• _Problem description_
State the number of lines in these records that include the word "pixels", and add nothing to it.

• _The input_
┄┄┄┄┄┄┄┄┄┄

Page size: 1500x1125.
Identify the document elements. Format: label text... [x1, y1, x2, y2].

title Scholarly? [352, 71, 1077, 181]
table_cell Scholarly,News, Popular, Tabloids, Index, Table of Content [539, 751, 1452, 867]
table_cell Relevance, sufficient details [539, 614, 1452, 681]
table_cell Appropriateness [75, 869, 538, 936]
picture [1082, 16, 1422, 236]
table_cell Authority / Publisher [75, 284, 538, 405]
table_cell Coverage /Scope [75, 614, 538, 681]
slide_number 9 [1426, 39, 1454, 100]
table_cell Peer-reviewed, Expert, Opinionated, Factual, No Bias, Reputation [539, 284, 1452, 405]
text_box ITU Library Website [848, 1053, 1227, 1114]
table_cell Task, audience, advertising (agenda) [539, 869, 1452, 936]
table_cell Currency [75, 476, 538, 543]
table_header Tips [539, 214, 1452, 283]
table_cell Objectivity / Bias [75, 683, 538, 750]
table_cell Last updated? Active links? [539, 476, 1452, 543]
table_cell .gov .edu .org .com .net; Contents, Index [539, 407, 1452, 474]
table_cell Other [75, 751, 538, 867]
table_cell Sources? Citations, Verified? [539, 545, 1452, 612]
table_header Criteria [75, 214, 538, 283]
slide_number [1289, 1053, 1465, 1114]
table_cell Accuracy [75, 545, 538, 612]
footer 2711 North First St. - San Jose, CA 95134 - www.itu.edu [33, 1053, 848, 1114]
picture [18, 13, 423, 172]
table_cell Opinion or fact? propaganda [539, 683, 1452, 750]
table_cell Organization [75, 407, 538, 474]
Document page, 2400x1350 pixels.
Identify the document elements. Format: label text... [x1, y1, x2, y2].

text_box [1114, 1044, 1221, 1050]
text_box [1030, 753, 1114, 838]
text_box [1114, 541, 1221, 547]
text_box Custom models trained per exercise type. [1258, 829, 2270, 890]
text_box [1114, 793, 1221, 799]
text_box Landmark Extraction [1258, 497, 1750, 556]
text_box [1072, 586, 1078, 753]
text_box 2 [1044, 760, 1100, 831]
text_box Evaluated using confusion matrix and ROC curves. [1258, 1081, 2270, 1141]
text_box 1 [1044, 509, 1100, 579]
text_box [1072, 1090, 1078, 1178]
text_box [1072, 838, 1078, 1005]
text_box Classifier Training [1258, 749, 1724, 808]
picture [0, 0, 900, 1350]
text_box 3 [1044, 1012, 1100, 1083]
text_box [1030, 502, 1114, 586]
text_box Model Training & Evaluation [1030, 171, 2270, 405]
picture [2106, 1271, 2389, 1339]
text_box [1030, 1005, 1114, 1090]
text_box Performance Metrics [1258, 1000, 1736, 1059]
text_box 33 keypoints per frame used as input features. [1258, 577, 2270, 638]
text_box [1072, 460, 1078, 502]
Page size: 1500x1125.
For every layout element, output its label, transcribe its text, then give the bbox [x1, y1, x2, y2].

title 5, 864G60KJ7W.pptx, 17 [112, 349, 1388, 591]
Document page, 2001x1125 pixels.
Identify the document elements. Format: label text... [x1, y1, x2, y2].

┄┄┄┄┄┄┄┄┄┄

• _Answer to this problem_
2